*** Opening AVAILABLE DATA ***

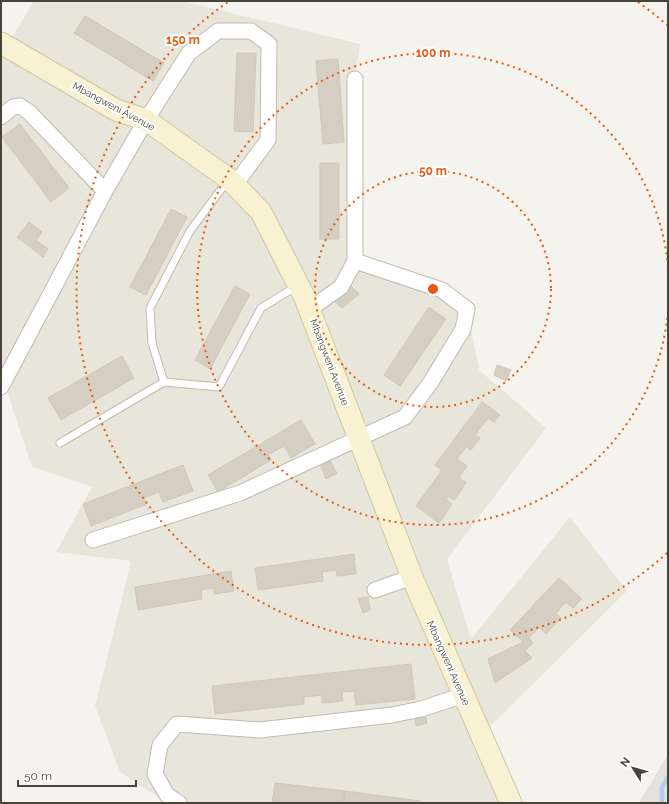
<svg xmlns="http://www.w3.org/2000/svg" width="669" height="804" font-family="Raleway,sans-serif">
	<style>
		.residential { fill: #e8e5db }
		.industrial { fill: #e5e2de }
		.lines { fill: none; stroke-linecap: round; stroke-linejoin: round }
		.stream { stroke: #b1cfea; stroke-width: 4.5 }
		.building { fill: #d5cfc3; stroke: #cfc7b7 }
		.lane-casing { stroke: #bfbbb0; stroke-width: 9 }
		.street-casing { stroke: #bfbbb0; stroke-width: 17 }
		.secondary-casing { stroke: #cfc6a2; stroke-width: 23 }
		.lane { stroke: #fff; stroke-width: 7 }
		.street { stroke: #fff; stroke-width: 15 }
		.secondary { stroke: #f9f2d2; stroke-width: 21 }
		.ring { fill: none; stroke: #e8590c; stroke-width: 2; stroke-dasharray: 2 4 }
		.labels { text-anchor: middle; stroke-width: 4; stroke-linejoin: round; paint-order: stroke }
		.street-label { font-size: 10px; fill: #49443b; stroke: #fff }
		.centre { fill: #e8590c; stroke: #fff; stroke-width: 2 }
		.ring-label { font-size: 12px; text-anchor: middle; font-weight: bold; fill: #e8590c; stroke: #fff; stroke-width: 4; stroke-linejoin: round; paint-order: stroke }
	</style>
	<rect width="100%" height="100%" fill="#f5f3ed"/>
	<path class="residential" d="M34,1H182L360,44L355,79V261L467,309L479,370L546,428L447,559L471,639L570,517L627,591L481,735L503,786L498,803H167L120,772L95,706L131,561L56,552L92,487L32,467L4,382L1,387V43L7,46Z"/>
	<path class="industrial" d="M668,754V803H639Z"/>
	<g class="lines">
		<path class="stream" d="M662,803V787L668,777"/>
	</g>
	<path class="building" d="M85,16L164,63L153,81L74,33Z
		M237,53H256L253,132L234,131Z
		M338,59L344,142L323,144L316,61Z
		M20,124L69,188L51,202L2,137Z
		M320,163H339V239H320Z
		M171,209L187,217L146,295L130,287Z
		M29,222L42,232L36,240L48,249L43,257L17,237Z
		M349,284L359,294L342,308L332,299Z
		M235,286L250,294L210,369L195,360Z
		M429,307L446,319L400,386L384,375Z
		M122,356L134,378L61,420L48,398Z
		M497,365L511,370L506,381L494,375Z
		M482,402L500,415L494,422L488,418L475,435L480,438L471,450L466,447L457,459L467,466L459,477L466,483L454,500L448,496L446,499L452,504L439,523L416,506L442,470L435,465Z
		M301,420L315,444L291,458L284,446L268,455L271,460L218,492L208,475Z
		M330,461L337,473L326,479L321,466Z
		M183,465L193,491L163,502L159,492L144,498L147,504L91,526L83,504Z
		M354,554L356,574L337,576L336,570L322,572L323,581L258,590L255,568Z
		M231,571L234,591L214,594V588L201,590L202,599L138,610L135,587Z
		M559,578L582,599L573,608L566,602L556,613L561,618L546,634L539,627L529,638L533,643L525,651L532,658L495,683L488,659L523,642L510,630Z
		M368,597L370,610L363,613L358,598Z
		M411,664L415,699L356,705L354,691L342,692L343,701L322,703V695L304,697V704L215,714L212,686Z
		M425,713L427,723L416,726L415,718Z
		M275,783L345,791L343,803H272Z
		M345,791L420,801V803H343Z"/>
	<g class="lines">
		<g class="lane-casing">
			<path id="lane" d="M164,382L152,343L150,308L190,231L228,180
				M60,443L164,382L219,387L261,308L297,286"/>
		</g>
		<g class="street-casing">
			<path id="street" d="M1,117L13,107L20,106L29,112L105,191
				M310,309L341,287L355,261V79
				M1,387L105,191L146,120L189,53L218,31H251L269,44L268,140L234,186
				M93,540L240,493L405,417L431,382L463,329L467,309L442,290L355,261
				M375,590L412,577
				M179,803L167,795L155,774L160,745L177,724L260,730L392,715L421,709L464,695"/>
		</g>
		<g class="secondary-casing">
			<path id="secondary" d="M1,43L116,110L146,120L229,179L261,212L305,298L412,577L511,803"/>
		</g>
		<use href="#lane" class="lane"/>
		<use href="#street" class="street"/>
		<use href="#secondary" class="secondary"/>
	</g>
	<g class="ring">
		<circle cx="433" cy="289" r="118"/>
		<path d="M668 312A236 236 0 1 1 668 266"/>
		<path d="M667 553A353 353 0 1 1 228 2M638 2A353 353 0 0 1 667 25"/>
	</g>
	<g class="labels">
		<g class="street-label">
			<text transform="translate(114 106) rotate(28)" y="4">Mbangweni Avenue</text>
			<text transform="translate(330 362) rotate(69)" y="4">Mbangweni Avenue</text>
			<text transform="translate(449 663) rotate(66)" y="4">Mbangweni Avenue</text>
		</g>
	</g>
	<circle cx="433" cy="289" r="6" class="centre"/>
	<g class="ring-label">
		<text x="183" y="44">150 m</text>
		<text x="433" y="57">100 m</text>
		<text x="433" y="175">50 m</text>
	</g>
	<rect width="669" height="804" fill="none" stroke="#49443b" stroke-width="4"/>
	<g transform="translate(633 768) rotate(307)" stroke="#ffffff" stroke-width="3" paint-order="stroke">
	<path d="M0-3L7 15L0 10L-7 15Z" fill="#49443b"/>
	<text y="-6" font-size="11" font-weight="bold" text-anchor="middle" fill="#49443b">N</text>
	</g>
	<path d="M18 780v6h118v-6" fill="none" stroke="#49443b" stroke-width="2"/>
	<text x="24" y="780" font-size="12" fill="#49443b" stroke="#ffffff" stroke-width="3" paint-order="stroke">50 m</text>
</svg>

*** Closing AVAILABLE DATA ***
*** Opening AVAILABLE DATA ***

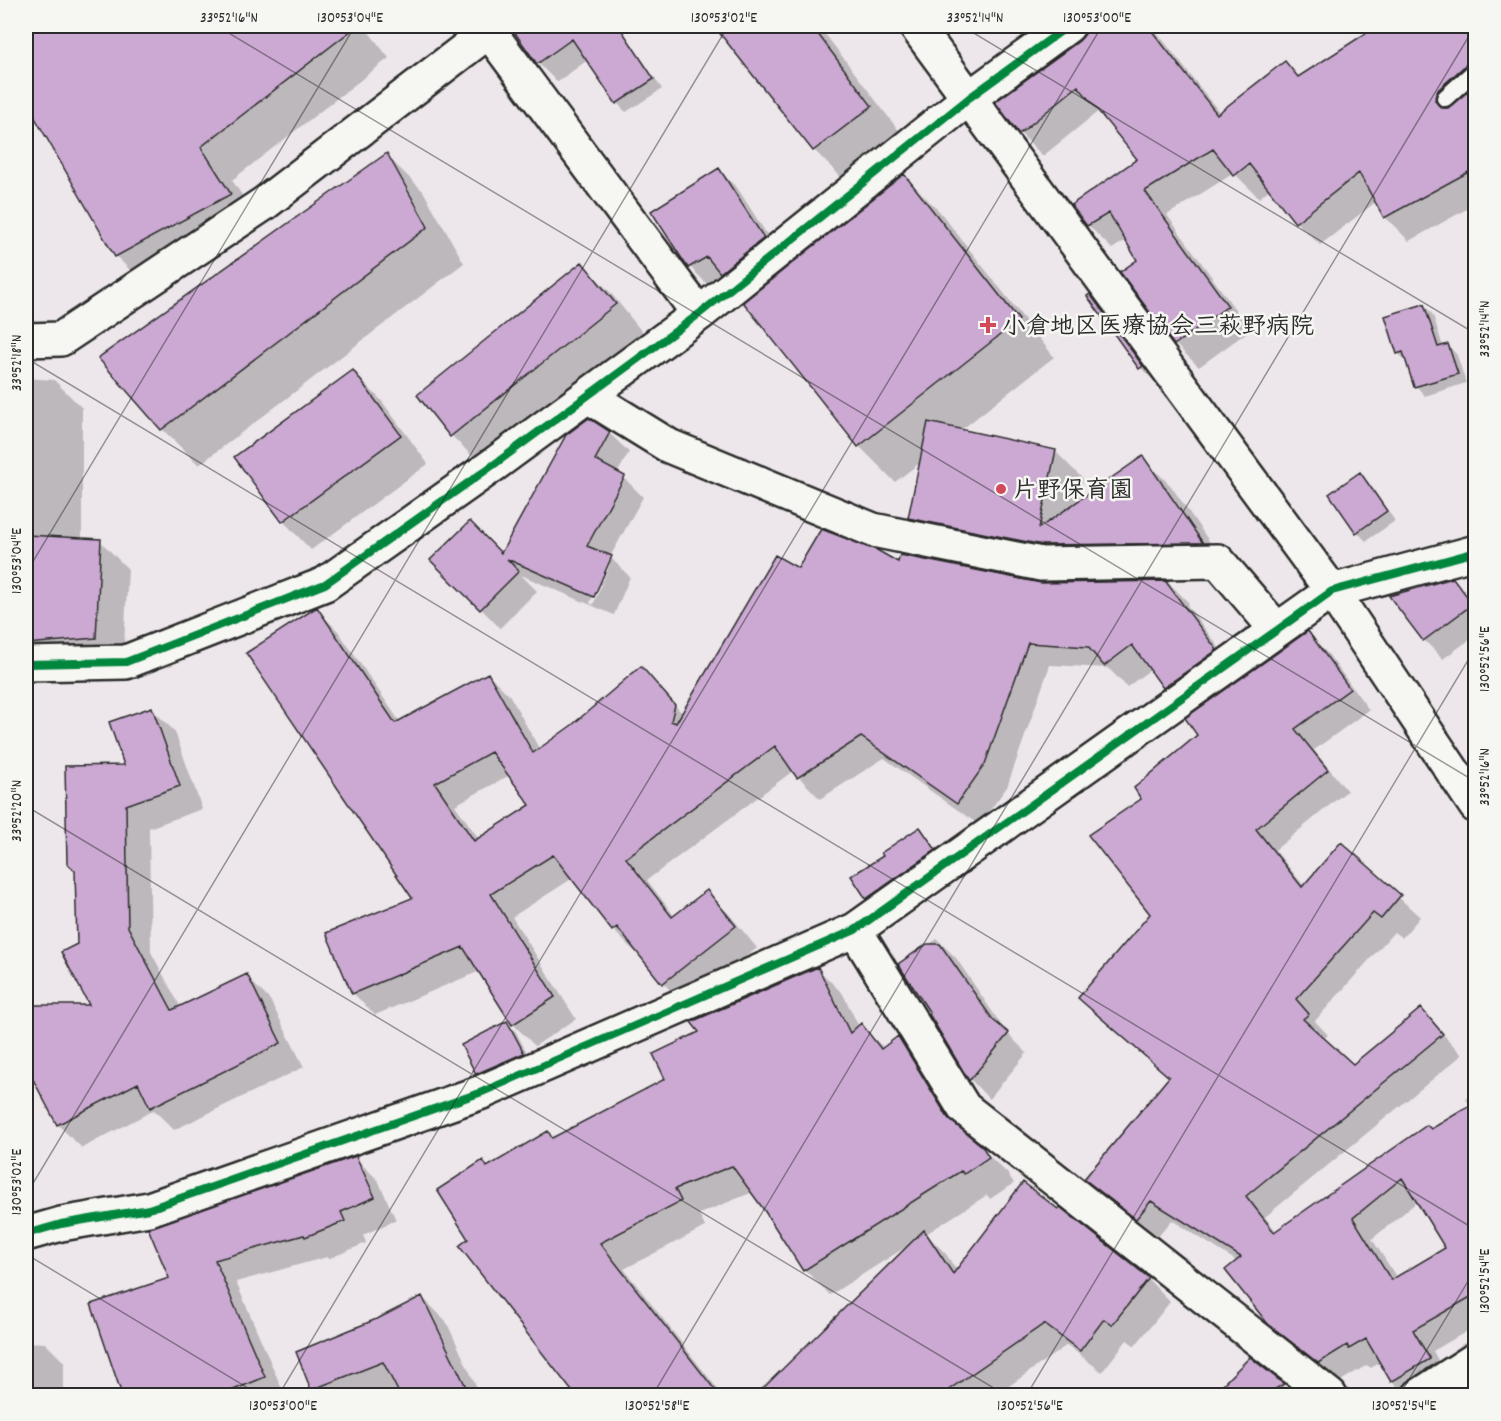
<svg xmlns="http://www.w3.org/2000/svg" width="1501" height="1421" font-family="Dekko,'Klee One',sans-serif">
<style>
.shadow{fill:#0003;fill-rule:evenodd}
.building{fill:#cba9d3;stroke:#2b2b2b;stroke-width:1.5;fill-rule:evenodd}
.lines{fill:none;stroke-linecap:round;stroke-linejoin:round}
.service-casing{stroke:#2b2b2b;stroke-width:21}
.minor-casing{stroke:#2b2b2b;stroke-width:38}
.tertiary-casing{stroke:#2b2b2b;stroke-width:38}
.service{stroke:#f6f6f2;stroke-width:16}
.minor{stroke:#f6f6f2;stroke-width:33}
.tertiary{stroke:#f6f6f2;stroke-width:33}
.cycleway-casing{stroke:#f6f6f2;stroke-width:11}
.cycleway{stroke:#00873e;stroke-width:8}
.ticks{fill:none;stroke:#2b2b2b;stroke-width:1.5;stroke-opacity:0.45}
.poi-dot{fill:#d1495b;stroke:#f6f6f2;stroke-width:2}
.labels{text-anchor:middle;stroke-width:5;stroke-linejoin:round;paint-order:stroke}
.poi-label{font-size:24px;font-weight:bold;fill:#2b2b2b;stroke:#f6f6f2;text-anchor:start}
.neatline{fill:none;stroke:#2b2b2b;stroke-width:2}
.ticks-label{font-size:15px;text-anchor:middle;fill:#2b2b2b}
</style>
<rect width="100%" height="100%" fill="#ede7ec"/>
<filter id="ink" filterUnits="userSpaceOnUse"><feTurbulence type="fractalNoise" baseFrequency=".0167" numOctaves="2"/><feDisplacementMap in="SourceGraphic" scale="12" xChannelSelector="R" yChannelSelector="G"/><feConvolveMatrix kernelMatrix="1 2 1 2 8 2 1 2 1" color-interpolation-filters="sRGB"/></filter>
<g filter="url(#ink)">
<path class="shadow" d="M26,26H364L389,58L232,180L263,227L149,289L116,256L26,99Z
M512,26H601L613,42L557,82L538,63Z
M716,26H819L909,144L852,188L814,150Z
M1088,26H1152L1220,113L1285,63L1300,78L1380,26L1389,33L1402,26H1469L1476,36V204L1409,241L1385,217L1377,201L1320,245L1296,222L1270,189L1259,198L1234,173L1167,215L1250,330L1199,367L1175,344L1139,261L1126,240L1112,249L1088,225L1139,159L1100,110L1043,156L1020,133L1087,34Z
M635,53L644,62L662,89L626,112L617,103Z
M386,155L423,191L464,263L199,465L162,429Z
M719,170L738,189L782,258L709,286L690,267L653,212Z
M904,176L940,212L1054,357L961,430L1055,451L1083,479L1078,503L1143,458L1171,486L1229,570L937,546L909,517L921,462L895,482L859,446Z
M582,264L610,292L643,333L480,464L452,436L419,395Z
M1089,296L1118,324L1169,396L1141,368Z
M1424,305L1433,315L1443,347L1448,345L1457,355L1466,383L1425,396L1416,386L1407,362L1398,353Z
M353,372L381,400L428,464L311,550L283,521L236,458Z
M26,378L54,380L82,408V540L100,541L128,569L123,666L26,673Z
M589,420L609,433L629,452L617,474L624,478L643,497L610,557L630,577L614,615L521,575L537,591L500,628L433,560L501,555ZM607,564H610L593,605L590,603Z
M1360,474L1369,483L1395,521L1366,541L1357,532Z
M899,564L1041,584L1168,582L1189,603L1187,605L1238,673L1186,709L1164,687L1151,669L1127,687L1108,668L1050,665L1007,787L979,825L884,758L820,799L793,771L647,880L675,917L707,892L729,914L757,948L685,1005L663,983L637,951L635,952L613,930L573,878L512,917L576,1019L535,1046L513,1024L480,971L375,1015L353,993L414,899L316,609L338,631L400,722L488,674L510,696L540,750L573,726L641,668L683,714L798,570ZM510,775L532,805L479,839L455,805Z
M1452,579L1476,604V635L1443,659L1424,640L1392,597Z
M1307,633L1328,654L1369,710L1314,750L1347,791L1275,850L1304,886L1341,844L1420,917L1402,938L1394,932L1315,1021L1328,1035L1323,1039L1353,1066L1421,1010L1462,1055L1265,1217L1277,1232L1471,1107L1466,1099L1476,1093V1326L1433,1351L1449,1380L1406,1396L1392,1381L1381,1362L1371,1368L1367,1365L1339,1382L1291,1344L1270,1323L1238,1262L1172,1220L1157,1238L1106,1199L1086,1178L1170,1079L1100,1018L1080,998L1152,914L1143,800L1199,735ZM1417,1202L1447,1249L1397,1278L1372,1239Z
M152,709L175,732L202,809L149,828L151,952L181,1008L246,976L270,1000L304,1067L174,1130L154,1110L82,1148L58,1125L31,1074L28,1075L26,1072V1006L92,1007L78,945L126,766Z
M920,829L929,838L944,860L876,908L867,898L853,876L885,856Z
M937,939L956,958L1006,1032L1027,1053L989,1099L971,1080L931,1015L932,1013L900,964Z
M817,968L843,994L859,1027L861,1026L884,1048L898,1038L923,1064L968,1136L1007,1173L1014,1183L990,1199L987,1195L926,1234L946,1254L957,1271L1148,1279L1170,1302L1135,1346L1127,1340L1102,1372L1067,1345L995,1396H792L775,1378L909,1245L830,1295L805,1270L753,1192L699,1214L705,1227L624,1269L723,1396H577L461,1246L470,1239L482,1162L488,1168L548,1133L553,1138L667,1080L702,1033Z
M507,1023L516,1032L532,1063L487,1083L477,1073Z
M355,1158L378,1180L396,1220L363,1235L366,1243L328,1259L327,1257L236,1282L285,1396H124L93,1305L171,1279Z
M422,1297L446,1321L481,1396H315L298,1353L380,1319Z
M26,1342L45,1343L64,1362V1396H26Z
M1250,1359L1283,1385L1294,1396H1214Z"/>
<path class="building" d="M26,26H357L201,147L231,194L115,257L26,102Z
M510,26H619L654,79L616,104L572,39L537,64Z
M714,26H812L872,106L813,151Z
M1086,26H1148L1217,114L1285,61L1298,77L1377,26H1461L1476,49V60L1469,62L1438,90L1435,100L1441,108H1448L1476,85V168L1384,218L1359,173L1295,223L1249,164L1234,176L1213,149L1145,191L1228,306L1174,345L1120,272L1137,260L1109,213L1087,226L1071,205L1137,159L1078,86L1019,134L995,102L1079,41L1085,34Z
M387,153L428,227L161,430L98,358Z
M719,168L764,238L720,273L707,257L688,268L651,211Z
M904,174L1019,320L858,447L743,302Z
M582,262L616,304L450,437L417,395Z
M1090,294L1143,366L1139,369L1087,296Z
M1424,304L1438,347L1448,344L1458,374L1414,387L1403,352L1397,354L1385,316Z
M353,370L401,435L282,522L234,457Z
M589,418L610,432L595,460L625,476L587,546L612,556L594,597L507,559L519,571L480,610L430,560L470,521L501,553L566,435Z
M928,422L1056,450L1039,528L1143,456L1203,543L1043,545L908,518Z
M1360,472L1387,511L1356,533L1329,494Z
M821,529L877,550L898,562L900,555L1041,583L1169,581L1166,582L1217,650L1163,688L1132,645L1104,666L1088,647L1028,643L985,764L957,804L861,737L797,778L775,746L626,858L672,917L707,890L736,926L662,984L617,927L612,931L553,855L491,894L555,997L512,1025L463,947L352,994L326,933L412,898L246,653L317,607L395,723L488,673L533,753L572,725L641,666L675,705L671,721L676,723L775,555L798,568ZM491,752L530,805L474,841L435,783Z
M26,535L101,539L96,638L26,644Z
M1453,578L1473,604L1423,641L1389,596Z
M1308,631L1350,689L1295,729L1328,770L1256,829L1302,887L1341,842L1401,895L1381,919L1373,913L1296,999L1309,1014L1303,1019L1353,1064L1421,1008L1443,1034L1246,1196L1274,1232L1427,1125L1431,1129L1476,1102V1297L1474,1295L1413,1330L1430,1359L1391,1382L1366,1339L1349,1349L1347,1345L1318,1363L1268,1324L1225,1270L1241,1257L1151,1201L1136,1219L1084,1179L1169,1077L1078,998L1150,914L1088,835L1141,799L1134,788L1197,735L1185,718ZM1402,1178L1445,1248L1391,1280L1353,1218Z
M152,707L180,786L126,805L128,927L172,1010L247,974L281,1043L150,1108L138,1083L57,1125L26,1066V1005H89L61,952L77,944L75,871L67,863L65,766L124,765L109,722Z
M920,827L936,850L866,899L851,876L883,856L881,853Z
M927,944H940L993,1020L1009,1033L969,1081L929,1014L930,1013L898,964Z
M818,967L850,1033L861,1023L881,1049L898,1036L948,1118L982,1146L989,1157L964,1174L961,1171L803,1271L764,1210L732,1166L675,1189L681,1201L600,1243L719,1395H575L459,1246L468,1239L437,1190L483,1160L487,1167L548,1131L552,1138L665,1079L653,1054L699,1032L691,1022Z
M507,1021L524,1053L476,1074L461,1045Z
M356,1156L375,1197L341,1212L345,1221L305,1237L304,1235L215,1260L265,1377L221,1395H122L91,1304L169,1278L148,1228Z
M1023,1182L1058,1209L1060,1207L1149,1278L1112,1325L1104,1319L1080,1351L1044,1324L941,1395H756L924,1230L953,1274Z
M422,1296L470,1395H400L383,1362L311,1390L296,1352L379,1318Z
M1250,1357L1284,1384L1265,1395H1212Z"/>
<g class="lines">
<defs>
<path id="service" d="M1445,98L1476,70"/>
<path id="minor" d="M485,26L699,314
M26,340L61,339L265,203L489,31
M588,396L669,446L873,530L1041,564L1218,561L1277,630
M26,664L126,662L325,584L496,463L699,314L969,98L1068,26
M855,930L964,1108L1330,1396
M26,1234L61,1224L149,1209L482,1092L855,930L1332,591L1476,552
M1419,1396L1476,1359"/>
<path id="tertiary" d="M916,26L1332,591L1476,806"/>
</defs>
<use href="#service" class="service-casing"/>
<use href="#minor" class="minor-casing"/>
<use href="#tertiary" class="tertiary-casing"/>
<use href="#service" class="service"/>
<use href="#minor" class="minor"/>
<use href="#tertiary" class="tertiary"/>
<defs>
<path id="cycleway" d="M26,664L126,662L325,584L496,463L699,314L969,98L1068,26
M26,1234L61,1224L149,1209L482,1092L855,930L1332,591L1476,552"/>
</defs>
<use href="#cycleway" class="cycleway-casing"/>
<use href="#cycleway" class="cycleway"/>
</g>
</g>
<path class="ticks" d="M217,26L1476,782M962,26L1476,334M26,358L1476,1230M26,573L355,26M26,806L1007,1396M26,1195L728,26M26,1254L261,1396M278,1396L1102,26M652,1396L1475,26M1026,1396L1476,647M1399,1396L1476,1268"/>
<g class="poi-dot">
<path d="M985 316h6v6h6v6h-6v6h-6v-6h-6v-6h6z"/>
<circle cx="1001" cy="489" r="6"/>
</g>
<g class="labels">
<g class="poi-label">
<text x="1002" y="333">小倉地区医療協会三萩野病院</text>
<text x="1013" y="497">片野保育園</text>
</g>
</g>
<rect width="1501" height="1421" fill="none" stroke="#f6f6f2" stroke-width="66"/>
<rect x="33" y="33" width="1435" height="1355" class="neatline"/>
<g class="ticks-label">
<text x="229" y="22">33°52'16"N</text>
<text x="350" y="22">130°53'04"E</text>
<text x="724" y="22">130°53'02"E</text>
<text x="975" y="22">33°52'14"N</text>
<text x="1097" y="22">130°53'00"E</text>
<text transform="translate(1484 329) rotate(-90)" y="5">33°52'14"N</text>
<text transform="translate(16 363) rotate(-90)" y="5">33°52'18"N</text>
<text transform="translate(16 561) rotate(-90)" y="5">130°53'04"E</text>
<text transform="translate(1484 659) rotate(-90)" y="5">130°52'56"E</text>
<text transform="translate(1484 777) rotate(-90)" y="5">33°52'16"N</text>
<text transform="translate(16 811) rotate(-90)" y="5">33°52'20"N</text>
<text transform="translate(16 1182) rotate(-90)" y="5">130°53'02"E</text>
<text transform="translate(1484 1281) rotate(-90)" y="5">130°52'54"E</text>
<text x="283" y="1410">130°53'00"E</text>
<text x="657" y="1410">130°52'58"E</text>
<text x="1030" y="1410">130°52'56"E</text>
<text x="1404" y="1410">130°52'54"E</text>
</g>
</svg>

*** Closing AVAILABLE DATA ***

Copy out the lines above exactly, beginning at the one that contains "#d5cfc3; stroke: #cfc7b7" and ending at the one that contains "M235,286L250,294L210,369L195,360Z".

**ANSWER SPACE:**
		.building { fill: #d5cfc3; stroke: #cfc7b7 }
		.lane-casing { stroke: #bfbbb0; stroke-width: 9 }
		.street-casing { stroke: #bfbbb0; stroke-width: 17 }
		.secondary-casing { stroke: #cfc6a2; stroke-width: 23 }
		.lane { stroke: #fff; stroke-width: 7 }
		.street { stroke: #fff; stroke-width: 15 }
		.secondary { stroke: #f9f2d2; stroke-width: 21 }
		.ring { fill: none; stroke: #e8590c; stroke-width: 2; stroke-dasharray: 2 4 }
		.labels { text-anchor: middle; stroke-width: 4; stroke-linejoin: round; paint-order: stroke }
		.street-label { font-size: 10px; fill: #49443b; stroke: #fff }
		.centre { fill: #e8590c; stroke: #fff; stroke-width: 2 }
		.ring-label { font-size: 12px; text-anchor: middle; font-weight: bold; fill: #e8590c; stroke: #fff; stroke-width: 4; stroke-linejoin: round; paint-order: stroke }
	</style>
	<rect width="100%" height="100%" fill="#f5f3ed"/>
	<path class="residential" d="M34,1H182L360,44L355,79V261L467,309L479,370L546,428L447,559L471,639L570,517L627,591L481,735L503,786L498,803H167L120,772L95,706L131,561L56,552L92,487L32,467L4,382L1,387V43L7,46Z"/>
	<path class="industrial" d="M668,754V803H639Z"/>
	<g class="lines">
		<path class="stream" d="M662,803V787L668,777"/>
	</g>
	<path class="building" d="M85,16L164,63L153,81L74,33Z
		M237,53H256L253,132L234,131Z
		M338,59L344,142L323,144L316,61Z
		M20,124L69,188L51,202L2,137Z
		M320,163H339V239H320Z
		M171,209L187,217L146,295L130,287Z
		M29,222L42,232L36,240L48,249L43,257L17,237Z
		M349,284L359,294L342,308L332,299Z
		M235,286L250,294L210,369L195,360Z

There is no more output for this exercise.